Tony : Rivka est israélo-palestinienne. Et c'est une femme bien. Tache de la garder. D'ailleurs quand on parle du loup.

Rivka qui était passé à son hôtel après le diner, venait d'apparaitre dans une magnifique robe de soirée mauve. Anthony DiNozzo Senior sembla instantanément sous le charme, approchant des deux hommes, elle s'accrocha au bras que lui tendait son compagnon.

Rivka : Petit Tony.

Tony : Je ne suis plus si petit.

Rivka : Non. En effet. Je dois prendre un avion dans la nuit, il faut absolument que je retourne… là ou je dois retourner.

Tony : Pas en Israël apparemment.

Rivka : Non. Vous saluerez ma fille pour moi.

Tony : Bien sûr.

Puis les deux amants s'engouffrèrent dans l'ascenseur.

Tony : Ziva n'est pas revenue ?

McGee : Non. Elle a du descendre voir Abby.

Tony : Pas si sûr.

Puis il s'éclipsa en courant pour rejoindre les toilettes pour dames. Si Ziva avait bien souvent pénétrer dans celles des hommes c'était la première fois qu'il mettait les pieds dans cette partie du NCIS. Ziva était là, appuyée contre le mur, les yeux fermés.

Tony : Ziva…

Elle ouvrit les yeux et croisa son regard.

Tony : Je te conduis à l'hôpital cette fois.

Ziva : Non Tony, non, je veux d'abord aller saluer Abby, ensuite on y va.

Tony : Regarde-toi. Tu es à bout de force.

Ziva : Ca va aller. Fais-moi confiance.

Tony : Tu me promets qu'ensuite, tu y vas.

Ziva : J'y resterais même deux jours s'il le faut.

Laboratoire d'Abby Scuito.

Abby : Tony ! Ziva !

Elle leur bondit dans les bras, trop heureuse de les voir enfin.

Tony : Doucement Abby, Ziva n'est pas très en forme.

Elle les relâcha pour regarder Ziva, il est vrai qu'elle était pâlotte.

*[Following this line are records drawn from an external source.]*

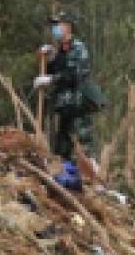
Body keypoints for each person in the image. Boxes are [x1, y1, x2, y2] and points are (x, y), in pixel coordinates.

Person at [34, 14, 95, 162]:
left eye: (58, 25)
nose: (55, 29)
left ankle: (93, 181)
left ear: (68, 27)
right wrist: (49, 60)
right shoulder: (61, 51)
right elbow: (55, 70)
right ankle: (64, 181)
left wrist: (50, 79)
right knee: (62, 151)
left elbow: (74, 75)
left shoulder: (79, 48)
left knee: (82, 150)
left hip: (77, 108)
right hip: (65, 109)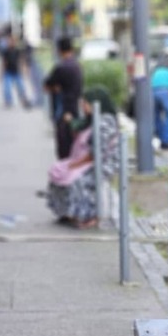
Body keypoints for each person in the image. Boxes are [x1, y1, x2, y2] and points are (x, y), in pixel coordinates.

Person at [46, 86, 119, 229]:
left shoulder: (105, 122)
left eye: (85, 103)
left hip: (99, 164)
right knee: (56, 172)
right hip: (84, 160)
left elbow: (96, 153)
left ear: (96, 104)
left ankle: (88, 215)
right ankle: (67, 211)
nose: (83, 107)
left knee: (76, 180)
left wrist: (76, 165)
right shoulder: (90, 119)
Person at [43, 36, 83, 158]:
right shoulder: (77, 67)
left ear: (59, 51)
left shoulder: (60, 68)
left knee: (64, 149)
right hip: (75, 110)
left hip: (62, 111)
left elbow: (46, 86)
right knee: (74, 147)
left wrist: (56, 88)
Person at [151, 53, 168, 149]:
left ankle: (159, 137)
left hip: (153, 92)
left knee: (157, 116)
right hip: (165, 91)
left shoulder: (156, 72)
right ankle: (166, 141)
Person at [0, 34, 31, 108]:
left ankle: (24, 100)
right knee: (7, 88)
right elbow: (4, 62)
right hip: (8, 72)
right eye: (10, 41)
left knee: (21, 86)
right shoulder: (6, 52)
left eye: (12, 41)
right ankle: (8, 101)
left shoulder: (17, 51)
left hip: (16, 71)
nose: (11, 42)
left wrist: (24, 69)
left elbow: (21, 60)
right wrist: (2, 72)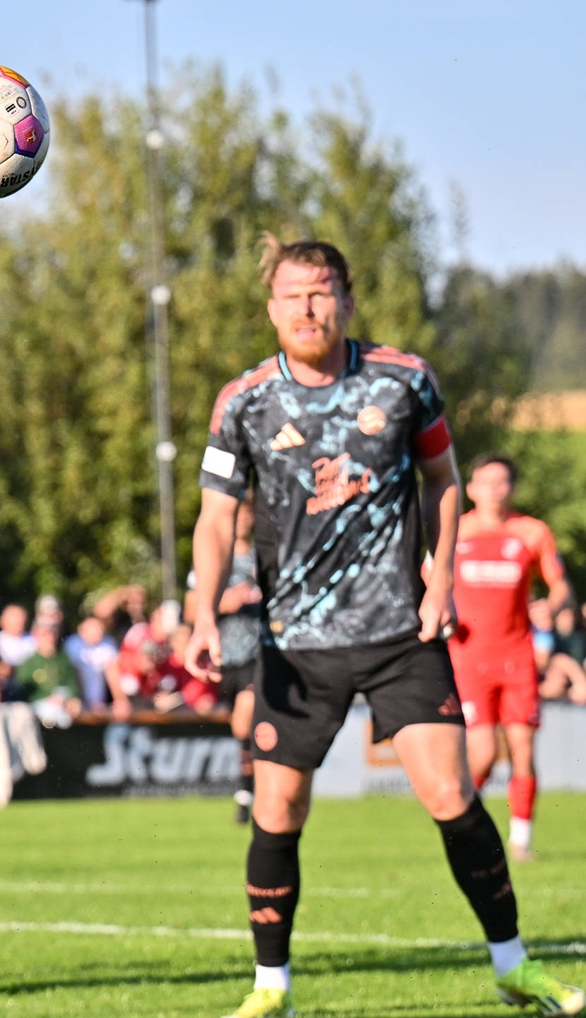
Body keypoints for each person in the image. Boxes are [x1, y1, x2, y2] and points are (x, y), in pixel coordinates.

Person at [185, 234, 582, 1018]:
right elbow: (214, 516)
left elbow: (444, 481)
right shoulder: (244, 400)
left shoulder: (404, 381)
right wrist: (201, 609)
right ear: (271, 307)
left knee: (449, 792)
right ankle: (272, 989)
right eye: (293, 293)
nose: (307, 306)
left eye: (322, 290)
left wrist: (439, 576)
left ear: (348, 299)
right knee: (276, 812)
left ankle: (513, 965)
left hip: (403, 633)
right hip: (294, 643)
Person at [448, 453, 573, 861]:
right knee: (481, 753)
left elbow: (560, 587)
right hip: (468, 656)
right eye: (485, 482)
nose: (494, 490)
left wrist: (551, 609)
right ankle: (466, 829)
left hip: (517, 656)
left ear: (511, 488)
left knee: (523, 749)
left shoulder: (531, 533)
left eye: (501, 482)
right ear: (471, 489)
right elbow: (428, 580)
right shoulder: (455, 530)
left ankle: (520, 841)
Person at [189, 494, 265, 823]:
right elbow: (190, 609)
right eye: (239, 515)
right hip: (222, 656)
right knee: (241, 727)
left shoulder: (266, 557)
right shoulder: (213, 558)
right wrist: (225, 602)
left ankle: (248, 793)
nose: (243, 521)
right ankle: (247, 787)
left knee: (247, 716)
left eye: (249, 514)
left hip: (259, 653)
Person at [14, 622, 82, 721]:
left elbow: (71, 683)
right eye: (44, 635)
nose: (49, 638)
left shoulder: (63, 659)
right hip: (39, 709)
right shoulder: (29, 663)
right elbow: (24, 691)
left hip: (63, 706)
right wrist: (46, 698)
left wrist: (72, 699)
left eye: (52, 634)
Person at [64, 616, 117, 713]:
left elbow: (113, 673)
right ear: (82, 631)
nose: (98, 634)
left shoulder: (108, 644)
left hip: (102, 701)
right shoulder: (71, 645)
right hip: (77, 697)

Abby : Toi tu ressembles à quelqu'un qui a besoin d'un caf-pow !

Ziva : Sans façon merci. J'ai besoin d'une vraie nuit de sommeil et qu'un autre repas en espérant qu'il ne finisse pas comme le dernier. Et…

Tony : Et d'un séjour à l'hôpital.

Ziva : Je ne me défilerais pas, Tony.

Abby : Je suis tellement contente que vous soyez revenus. C'était plus pareil… Et les deux autres… Travailler avec eux est détestable. Vous restez pour de bon cette fois ?

Tony : Oui.

Elle sauta de joie et serra une nouvelle fois Tony dans ses bras, pendant que Ziva s'éloignait pour voir l'autel qui leur était consacré. Des tonnes de photos étaient affichées sur le mur, et un tableau blanc indiquait le nombre de jours. Mais soudaine une douleur comme un coup de poignard se rependit dans son ventre, et mis à feu chacune des terminaisons nerveuses de son dos. Se pliant de douleur, elle ne put retenir une plainte.

Tony : Ziva.

Il s'approcha d'elle, mais elle se mit à reculer. Elle ne voulait pas qu'il la touche, elle avait trop mal pour risquer un contact physique. Elle constata avec horreur que son pantalon était trempé. Elle venait de perdre les eaux.

Abby : (inquiète) Ziva…

L'enfant bougea et une nouvelle vague de douleur l'envahit, se laissant tomber à terre, ses jambes de la portant plus, Tony essaya une nouvelle approche, il ne comprenait pas qu'elle ne voulait pas être touché, et elle était incapable de dire un mot sans risquer de hurler de douleur, et ça elle ne le voulait pas. Elle recula, poussant sur les dernières forces qu'il lui restait dans les jambes, elle recula pour se refugier sous une des tables qui abritait le matériel de travail d'Abby. Les douleurs s'enchainèrent par vague pendant que Tony essayait de la raisonner pour qu'elle sorte de là dessous. Doucement elle commençait à s'habituer à la douleur et de nouveau elle pu s'exprimer.